What you are asked to do -> Reproduce, please, only the lines from the first line below to the line containing "Adapter—存放菜单城市列表，城市数据库，Fragment的包。", inclusive.

Dataset items ->
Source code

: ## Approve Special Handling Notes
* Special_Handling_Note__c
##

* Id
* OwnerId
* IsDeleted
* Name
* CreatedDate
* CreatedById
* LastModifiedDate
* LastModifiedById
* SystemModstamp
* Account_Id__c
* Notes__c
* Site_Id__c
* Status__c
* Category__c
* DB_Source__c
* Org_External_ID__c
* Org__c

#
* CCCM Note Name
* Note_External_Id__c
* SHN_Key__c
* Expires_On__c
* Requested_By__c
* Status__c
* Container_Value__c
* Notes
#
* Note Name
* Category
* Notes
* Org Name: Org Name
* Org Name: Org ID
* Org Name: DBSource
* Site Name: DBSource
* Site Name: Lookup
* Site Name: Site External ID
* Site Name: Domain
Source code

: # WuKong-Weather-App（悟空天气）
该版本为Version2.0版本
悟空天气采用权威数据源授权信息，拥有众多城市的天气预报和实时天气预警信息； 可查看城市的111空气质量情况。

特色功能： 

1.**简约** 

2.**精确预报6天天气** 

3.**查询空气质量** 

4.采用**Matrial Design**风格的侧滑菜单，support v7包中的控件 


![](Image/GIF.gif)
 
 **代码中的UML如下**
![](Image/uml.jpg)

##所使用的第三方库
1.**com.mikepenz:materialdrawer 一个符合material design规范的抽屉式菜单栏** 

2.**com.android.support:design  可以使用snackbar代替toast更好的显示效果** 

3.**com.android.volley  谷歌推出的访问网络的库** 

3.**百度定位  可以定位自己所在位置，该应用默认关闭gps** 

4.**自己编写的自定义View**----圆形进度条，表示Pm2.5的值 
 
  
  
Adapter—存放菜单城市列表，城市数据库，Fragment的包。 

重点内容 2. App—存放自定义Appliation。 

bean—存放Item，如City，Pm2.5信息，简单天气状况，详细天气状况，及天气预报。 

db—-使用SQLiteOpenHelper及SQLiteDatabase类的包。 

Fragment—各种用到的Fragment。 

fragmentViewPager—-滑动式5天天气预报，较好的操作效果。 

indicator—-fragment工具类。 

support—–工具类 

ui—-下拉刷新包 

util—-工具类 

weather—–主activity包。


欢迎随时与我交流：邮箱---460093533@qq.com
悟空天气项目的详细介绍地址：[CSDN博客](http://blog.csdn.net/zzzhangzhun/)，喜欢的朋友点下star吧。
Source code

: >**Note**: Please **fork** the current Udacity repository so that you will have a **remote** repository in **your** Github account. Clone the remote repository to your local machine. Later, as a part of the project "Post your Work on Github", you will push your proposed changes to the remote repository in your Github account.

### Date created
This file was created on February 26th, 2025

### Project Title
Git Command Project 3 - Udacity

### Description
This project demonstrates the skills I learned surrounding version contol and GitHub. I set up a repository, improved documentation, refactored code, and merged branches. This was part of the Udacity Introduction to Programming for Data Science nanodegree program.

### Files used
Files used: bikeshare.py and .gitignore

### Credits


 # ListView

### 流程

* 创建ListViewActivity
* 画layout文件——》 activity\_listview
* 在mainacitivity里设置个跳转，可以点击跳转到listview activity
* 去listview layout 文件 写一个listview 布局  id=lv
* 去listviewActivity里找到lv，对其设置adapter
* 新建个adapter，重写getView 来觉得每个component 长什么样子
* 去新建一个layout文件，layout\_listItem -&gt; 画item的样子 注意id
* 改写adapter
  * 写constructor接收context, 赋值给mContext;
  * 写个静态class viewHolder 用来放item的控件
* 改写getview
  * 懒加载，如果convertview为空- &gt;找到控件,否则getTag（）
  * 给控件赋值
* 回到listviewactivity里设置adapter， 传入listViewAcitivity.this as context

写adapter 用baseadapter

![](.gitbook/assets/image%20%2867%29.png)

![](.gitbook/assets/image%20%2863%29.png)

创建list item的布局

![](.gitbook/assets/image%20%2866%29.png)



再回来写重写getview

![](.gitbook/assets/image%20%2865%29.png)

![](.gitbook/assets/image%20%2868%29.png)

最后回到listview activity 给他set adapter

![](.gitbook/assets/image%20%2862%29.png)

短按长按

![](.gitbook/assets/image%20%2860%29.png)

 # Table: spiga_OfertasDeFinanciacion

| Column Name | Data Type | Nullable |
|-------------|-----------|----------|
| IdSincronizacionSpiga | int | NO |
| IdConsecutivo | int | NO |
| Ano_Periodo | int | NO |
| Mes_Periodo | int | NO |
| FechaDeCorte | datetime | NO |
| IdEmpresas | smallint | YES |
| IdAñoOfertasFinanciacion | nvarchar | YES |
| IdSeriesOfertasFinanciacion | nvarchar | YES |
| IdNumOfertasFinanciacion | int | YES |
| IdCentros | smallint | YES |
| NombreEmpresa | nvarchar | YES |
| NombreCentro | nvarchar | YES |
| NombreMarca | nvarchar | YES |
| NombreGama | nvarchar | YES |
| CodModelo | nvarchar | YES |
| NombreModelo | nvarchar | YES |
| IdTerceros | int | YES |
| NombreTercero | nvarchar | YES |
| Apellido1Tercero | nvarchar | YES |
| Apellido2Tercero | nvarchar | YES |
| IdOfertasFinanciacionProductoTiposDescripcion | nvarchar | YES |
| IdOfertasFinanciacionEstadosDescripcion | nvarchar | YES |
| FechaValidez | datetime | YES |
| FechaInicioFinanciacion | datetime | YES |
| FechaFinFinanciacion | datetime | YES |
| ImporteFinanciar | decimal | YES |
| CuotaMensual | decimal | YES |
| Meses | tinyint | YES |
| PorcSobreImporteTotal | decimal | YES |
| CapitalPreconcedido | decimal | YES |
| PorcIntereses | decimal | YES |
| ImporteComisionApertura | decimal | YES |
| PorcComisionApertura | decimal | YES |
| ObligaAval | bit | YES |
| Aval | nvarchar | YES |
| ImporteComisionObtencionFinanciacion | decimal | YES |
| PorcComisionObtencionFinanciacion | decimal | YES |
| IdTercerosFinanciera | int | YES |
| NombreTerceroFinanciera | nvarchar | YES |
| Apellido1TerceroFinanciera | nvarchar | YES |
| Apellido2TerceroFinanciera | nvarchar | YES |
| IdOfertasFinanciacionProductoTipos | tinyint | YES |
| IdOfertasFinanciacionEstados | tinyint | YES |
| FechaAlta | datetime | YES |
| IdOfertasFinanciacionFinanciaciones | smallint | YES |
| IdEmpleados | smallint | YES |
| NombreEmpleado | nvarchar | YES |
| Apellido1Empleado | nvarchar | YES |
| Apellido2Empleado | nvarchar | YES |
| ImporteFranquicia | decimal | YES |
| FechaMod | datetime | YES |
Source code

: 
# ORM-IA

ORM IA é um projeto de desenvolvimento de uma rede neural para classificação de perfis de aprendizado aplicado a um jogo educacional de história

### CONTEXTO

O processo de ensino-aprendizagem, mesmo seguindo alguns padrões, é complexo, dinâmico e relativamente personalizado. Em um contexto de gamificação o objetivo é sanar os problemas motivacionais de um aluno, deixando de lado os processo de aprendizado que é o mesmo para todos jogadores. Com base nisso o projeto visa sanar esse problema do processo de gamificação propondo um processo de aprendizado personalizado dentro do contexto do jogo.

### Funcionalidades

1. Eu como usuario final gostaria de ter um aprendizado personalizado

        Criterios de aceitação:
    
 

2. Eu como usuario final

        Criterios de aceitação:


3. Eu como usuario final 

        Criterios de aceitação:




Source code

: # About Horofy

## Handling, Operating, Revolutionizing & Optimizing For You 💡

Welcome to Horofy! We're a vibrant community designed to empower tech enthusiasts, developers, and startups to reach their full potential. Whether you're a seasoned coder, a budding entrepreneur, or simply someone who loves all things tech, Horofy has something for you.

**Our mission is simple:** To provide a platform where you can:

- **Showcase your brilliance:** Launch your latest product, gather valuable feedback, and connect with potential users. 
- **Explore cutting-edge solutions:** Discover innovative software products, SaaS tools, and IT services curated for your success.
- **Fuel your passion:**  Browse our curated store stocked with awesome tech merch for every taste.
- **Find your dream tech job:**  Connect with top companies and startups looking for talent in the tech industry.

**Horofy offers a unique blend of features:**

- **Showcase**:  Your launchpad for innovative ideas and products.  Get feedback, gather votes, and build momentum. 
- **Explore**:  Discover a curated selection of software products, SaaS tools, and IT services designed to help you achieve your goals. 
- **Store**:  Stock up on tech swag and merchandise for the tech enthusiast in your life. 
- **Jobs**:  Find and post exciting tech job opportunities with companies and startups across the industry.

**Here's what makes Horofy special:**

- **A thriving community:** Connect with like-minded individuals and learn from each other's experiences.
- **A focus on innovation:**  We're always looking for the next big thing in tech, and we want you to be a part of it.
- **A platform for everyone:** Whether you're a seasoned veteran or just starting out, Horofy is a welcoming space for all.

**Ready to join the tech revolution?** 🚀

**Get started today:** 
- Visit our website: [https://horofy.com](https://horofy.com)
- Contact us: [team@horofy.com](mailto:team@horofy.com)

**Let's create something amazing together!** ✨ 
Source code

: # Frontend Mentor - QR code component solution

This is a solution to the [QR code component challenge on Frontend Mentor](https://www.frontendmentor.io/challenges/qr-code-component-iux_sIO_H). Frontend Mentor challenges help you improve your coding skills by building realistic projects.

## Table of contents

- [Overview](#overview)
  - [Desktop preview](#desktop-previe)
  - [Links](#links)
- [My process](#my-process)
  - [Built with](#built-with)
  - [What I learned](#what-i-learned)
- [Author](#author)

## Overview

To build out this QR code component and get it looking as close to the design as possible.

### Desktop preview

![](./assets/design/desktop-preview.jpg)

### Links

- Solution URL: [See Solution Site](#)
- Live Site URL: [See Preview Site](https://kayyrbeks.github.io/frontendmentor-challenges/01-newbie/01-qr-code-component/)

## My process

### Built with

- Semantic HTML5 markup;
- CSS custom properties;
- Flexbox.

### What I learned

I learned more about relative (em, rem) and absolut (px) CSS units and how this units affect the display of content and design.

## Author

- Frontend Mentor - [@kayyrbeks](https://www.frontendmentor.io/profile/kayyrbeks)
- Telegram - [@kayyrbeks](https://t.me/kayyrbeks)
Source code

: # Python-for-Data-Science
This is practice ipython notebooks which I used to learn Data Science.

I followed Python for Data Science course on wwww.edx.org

Response area ->
Source code

: ## Approve Special Handling Notes
* Special_Handling_Note__c
##

* Id
* OwnerId
* IsDeleted
* Name
* CreatedDate
* CreatedById
* LastModifiedDate
* LastModifiedById
* SystemModstamp
* Account_Id__c
* Notes__c
* Site_Id__c
* Status__c
* Category__c
* DB_Source__c
* Org_External_ID__c
* Org__c

#
* CCCM Note Name
* Note_External_Id__c
* SHN_Key__c
* Expires_On__c
* Requested_By__c
* Status__c
* Container_Value__c
* Notes
#
* Note Name
* Category
* Notes
* Org Name: Org Name
* Org Name: Org ID
* Org Name: DBSource
* Site Name: DBSource
* Site Name: Lookup
* Site Name: Site External ID
* Site Name: Domain
Source code

: # WuKong-Weather-App（悟空天气）
该版本为Version2.0版本
悟空天气采用权威数据源授权信息，拥有众多城市的天气预报和实时天气预警信息； 可查看城市的111空气质量情况。

特色功能： 

1.**简约** 

2.**精确预报6天天气** 

3.**查询空气质量** 

4.采用**Matrial Design**风格的侧滑菜单，support v7包中的控件 


![](Image/GIF.gif)
 
 **代码中的UML如下**
![](Image/uml.jpg)

##所使用的第三方库
1.**com.mikepenz:materialdrawer 一个符合material design规范的抽屉式菜单栏** 

2.**com.android.support:design  可以使用snackbar代替toast更好的显示效果** 

3.**com.android.volley  谷歌推出的访问网络的库** 

3.**百度定位  可以定位自己所在位置，该应用默认关闭gps** 

4.**自己编写的自定义View**----圆形进度条，表示Pm2.5的值 
 
  
  
Adapter—存放菜单城市列表，城市数据库，Fragment的包。 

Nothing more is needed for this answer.